Members of the business community gathered at Bryston's on the Park in Copper Cliff on May 13 for a luncheon. The event also included a keynote address by a representative from Xstrata Nickel. The event was part of Sudbury Mining Week that started May 7 and continues until May 14.
Marc Boissonneault, vice president Xstrata Nickel Sudbury operations, highlighted key accomplishments by Xstrata in recent years, including the deal signed between the company and Vale in regards to the Fraser mine.
“It's a partnership involving the mining of a continuous deposit actually that we're currently mining and it spans claims that are owned by Vale and ourselves,” he said. “We're very close to the deposit. We have plans to mine that deposit with our workforce, call back 75 people and extend the life of the mine from three years to 10 years.”
Boissonneault said partnerships between mining companies is not unusual.
“It's exciting because it's so impactful on community benefits,” he said. “For every mining job, we typically see two to three spin-off jobs in the community. It's a win-win all around and we're pretty excited about it.”
The agreement between Vale also includes ventilation capacity. Boissoneeault said Xstrata has “excess ventilation capacity in the area and it's very close to Vale's Coleman mine.”
“We're very pleased to be able to partner with Vale and supply them with ventilation for their Coleman expansion projects,” he said. “That will provide an improved work environment and productive capacity for Coleman.”
The health and safety of employees has also been a focus for Xstrata. Boissonneault said in the past four years, the company has reduced “injury frequency rates at (the) Sudbury operations by 80 per cent.”
“Those performance numbers include the injury frequency rates of the contractors that work for us on our properties,” he said.
Jon Treen, general manager production services with Vale Ontario operation, agreed that safety in mining has improved.

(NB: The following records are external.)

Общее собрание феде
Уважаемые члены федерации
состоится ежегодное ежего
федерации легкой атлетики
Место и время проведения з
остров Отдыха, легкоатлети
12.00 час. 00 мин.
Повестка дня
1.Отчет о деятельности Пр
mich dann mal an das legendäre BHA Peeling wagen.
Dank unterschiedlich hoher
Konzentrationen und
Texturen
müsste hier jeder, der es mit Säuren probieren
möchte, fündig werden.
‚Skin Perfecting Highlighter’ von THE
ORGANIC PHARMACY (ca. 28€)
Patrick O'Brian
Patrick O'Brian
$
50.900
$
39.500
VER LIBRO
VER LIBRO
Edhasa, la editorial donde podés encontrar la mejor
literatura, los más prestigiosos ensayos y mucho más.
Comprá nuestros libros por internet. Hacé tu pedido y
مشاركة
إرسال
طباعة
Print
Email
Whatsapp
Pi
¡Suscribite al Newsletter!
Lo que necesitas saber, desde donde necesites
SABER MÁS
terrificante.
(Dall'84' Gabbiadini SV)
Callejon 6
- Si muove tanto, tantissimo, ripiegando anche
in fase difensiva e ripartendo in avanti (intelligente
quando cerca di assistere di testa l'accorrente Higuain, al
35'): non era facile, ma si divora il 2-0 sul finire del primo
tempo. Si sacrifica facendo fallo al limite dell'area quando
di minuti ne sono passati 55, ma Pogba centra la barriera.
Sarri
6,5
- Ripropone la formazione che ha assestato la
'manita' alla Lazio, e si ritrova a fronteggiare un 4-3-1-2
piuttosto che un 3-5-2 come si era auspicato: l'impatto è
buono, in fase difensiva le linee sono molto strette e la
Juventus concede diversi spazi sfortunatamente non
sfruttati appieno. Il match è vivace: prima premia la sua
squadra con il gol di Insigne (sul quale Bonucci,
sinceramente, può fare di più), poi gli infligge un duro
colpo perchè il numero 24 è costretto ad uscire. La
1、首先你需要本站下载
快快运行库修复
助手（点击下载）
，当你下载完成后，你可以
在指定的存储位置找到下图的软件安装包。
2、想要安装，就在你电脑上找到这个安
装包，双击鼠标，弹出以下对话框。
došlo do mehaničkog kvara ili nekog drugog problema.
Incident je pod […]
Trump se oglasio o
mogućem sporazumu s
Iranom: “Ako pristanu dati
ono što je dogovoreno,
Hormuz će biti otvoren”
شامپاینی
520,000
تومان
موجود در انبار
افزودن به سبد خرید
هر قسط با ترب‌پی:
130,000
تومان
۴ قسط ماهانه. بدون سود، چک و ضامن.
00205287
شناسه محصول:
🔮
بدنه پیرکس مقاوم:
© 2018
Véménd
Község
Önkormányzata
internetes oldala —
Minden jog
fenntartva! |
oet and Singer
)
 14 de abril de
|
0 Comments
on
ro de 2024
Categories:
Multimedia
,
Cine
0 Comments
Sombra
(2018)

“We've made great strides,” he said. “We're mining safer than we ever have before. We're creating smaller environmental footprints than we ever had before.”
This is the 18th annual Sudbury Mining Week. Tardif said “most people that work in Sudbury work for the mining industry either directly or indirectly or know somebody who works in the mining industry.”
“I think it's very important to celebrate the fact that we are here because of mining and also that we live in a society that uses metals and minerals that have been derived from mining,” she said. “We are very fortunate to be living the way we are because we have mining in our lives.”
May 14 marks the finale of Sudbury Mining Week. A family day will take place at the McClelland Arena in Copper Cliff between 9 and 4 p.m. Activities include equipment displays, a mine rescue display, free pine seedlings, exhibits of rocks and gems, music by Larry Berrio and historic walks featuring the Copper Cliff museum.